Graphing inequalities involves plotting the solution set of an inequality on a coordinate plane. For linear inequalities, this typically means shading a region that represents all potential solutions.
In the case of a simple inequality like \(x < 4\), the solution involves plotting a vertical line at \(x = 4\) and shading the half-plane that lies to the left of this line.
The line itself is usually represented as dashed to indicate that points on the line are not included in the solution set (since we are dealing with a strict inequality with no equal sign).

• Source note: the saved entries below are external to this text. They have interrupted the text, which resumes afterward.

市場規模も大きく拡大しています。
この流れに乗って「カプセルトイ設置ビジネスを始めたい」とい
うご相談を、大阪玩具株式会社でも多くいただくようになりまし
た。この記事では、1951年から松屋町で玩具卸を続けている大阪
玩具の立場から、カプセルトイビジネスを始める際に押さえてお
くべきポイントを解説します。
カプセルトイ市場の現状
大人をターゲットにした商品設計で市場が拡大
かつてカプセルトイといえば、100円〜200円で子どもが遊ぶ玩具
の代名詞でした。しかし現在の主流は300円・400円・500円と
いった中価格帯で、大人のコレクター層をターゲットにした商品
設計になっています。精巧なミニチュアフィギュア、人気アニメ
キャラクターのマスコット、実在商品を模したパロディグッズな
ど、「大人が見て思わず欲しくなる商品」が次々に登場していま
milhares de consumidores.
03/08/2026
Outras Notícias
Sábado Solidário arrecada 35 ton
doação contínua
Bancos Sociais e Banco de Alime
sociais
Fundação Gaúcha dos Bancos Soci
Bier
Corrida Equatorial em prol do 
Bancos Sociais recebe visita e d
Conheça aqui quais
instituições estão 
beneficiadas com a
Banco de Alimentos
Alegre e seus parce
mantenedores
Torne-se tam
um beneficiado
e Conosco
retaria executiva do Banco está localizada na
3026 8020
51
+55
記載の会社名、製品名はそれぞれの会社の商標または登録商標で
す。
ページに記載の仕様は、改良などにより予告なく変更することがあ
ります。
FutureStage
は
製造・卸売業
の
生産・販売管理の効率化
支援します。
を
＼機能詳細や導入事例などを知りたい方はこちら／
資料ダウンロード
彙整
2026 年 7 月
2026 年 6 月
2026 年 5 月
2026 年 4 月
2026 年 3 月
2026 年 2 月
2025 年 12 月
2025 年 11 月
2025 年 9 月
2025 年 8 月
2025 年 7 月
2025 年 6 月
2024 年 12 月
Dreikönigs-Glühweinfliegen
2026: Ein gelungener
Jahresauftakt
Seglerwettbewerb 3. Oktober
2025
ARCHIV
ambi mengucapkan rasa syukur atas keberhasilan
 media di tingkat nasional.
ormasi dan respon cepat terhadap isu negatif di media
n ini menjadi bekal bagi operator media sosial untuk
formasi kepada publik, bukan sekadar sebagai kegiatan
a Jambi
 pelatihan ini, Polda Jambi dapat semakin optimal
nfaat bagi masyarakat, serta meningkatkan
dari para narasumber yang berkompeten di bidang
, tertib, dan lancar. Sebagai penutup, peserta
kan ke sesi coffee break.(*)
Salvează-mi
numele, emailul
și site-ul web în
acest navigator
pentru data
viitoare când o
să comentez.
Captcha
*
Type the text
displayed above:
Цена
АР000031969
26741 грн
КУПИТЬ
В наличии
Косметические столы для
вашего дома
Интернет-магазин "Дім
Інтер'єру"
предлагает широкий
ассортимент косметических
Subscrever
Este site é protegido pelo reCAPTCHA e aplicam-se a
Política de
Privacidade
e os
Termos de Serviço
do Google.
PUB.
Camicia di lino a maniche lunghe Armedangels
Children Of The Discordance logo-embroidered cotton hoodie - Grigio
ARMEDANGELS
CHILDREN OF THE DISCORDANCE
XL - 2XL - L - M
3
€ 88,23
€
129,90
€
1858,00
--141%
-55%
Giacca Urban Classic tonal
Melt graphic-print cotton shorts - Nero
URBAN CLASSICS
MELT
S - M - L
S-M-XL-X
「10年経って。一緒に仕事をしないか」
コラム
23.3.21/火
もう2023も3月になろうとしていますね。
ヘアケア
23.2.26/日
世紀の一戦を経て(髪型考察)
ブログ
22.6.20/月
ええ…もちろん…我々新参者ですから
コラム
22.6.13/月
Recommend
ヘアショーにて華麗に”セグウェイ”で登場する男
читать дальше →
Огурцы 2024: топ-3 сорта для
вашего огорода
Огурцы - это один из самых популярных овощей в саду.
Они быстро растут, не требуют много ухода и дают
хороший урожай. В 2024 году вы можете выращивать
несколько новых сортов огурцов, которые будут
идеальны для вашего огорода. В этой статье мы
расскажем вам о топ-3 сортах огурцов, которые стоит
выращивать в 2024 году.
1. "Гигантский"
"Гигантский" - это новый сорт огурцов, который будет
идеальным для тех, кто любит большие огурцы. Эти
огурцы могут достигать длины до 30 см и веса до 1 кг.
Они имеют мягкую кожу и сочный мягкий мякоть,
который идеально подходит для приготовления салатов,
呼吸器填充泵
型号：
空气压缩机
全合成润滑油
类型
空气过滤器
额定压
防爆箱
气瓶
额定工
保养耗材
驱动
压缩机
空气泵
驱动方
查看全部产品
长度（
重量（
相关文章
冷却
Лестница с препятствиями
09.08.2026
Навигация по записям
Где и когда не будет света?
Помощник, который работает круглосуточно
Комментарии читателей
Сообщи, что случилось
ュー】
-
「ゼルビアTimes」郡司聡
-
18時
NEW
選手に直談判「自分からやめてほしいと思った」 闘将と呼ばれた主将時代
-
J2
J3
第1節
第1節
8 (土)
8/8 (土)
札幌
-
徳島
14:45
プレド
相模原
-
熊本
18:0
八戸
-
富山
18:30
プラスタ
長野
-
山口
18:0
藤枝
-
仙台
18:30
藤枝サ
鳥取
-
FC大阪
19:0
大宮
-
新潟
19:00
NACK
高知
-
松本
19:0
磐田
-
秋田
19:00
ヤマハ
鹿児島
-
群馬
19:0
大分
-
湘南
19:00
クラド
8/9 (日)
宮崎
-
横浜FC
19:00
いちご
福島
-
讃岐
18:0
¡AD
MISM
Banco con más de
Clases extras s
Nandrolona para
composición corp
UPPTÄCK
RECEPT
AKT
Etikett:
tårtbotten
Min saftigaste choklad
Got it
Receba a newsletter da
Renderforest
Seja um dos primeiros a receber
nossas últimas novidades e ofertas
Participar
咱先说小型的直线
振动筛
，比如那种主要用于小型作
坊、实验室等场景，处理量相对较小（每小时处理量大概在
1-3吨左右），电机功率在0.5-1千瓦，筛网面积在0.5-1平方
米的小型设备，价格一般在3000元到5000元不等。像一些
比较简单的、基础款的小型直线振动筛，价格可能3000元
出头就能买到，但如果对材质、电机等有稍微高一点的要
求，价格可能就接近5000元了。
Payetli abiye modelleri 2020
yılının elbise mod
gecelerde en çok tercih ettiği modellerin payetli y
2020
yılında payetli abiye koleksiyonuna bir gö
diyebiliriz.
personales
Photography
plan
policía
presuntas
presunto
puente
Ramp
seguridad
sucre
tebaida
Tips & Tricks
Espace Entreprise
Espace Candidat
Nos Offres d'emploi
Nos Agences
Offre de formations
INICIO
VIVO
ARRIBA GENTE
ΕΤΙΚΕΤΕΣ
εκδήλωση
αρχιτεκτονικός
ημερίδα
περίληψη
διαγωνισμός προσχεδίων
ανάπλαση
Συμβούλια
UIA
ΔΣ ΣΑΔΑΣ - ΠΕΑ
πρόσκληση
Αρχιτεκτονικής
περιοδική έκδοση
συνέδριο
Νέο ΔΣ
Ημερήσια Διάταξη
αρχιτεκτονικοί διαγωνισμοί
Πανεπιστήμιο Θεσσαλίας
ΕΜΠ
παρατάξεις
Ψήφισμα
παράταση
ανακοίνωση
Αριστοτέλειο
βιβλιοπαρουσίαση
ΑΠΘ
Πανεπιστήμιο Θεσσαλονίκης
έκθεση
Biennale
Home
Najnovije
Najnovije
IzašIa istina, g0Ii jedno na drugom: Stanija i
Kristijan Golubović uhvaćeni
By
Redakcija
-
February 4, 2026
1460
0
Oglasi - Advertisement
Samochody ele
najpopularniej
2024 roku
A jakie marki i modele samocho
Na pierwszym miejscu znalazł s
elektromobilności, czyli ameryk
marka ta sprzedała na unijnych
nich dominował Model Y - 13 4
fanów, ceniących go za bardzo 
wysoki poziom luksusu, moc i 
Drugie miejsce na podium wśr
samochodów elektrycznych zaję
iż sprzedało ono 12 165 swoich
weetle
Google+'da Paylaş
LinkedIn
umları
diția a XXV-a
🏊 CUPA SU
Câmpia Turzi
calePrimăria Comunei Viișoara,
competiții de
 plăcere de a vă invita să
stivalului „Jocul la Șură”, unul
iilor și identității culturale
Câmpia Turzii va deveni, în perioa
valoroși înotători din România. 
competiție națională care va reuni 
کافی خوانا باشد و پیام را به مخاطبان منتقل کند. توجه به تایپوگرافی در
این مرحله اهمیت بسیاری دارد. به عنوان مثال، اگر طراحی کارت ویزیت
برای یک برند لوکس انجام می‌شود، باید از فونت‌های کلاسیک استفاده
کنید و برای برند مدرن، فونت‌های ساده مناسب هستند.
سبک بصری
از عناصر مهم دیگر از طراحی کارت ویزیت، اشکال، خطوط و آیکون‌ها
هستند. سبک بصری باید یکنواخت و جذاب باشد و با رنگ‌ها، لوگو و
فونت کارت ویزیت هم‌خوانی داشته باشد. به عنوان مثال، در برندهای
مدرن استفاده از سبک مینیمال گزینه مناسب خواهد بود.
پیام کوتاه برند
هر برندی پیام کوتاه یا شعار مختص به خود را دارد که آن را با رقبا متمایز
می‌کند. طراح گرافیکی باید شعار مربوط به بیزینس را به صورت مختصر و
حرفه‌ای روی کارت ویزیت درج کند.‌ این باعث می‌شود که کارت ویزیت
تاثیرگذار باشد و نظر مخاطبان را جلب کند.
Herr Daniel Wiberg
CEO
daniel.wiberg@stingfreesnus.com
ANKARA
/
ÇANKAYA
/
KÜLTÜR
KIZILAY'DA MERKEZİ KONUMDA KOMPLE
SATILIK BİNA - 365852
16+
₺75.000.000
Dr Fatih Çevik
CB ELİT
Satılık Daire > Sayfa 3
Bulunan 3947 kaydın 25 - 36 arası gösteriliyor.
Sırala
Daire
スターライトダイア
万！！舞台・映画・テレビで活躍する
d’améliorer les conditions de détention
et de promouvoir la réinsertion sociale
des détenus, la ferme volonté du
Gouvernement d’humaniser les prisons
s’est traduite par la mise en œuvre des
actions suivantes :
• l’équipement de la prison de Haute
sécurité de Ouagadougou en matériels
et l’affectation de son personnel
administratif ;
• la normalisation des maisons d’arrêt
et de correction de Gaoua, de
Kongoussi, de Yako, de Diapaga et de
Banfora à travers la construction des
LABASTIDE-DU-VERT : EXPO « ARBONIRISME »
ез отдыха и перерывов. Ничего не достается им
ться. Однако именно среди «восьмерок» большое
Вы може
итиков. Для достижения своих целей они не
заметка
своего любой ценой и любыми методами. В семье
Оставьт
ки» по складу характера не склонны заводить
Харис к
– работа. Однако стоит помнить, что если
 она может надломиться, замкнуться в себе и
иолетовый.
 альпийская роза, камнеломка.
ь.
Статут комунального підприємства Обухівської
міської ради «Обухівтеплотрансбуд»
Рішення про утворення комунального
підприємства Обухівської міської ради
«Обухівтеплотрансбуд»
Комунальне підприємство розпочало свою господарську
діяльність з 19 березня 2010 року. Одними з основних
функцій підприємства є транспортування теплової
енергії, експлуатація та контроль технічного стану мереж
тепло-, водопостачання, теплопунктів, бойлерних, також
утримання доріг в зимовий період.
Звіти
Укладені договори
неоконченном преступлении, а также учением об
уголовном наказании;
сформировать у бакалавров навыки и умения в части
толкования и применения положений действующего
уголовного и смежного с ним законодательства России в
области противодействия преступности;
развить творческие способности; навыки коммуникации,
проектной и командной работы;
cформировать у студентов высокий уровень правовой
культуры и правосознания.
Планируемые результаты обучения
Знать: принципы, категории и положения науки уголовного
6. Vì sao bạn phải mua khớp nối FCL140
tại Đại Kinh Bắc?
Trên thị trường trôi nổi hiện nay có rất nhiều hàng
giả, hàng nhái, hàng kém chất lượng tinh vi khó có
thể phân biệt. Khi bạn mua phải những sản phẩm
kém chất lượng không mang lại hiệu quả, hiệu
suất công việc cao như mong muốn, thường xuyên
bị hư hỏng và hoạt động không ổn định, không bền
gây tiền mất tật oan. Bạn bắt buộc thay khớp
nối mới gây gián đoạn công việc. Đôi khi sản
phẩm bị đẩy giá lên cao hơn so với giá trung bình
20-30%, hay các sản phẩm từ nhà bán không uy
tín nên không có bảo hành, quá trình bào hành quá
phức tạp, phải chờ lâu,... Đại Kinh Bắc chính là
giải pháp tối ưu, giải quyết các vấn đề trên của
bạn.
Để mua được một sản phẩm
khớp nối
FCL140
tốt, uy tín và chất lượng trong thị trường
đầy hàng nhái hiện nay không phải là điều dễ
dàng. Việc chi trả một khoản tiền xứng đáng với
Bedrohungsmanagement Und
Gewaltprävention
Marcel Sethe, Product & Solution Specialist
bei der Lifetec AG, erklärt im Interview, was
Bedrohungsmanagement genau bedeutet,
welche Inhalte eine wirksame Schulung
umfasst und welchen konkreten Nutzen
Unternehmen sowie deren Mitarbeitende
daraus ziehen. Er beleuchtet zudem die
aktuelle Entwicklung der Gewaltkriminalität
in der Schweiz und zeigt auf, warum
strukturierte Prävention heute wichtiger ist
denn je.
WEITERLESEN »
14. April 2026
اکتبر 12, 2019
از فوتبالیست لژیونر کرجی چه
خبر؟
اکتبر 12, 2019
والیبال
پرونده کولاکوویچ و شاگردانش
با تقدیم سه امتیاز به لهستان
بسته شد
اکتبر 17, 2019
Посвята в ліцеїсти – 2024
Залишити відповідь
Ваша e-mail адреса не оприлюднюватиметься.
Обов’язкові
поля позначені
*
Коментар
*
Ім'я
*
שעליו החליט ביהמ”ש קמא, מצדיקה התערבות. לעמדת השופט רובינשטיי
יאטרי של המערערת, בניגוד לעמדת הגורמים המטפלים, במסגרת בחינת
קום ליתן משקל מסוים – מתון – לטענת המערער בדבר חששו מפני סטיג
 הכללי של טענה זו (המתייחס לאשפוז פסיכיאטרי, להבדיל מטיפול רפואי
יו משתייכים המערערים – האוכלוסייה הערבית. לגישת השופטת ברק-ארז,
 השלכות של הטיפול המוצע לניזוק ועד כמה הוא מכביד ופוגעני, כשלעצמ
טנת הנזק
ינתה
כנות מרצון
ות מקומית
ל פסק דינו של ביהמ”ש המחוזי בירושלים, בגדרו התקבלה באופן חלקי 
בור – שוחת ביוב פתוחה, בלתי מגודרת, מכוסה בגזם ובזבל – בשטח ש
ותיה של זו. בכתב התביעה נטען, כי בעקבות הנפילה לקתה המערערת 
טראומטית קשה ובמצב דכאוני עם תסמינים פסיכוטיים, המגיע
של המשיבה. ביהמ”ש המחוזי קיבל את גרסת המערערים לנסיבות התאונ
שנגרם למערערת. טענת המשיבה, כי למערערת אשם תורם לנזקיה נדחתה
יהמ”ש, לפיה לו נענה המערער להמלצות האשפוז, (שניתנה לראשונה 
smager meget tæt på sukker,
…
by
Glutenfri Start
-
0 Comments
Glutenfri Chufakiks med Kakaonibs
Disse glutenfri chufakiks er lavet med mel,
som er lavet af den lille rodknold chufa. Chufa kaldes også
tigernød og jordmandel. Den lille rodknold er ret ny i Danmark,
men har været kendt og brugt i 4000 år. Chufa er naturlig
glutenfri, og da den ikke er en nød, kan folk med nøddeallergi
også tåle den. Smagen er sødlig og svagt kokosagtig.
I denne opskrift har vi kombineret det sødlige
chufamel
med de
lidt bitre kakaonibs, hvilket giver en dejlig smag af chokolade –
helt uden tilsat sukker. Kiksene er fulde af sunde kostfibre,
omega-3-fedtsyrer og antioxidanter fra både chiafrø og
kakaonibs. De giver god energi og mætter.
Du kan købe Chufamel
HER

This visual representation allows for quick identification of all possible solutions of the inequality.

Linear inequalities are similar to linear equations, but instead of depicting equal relationships, they describe ranges of possible solutions.
A linear inequality looks much like a linear equation but includes inequality signs such as \(<\), \(>\), \(\leq\), or \(\geq\) instead of \(=\).
Consider the inequality \(x < 4\). It represents all numbers less than 4, without including 4 itself. Therefore, in a linear system expressed graphically, you only shade the region where all the possible values fall below this threshold.

• The inequality sign specifies whether you shade above or below the line.
• The line associated with the inequality is dashed if the inequality is strict (\(<\) or \(>\)).

This helps differentiate between what is included in the solution set and what is not.

In graphing, a half-plane is a region of the coordinate plane on one side of a line. This line acts as a boundary that helps define the solutions of a linear inequality.
When graphing the inequality \(x < 4\), we draw a vertical line at \(x = 4\) and shade the area to its left.
The shaded region, or half-plane, includes all the \(x\) values that satisfy the inequality. Keep in mind that the boundary line itself does not belong to the solution if the inequality is strict.
The concept of a half-plane is a visual method, making it easier for students to understand and interpret solutions of linear inequalities through simple observation of a graph. This visual aid not only enhances comprehension but also facilitates problem-solving when dealing with multiple inequalities.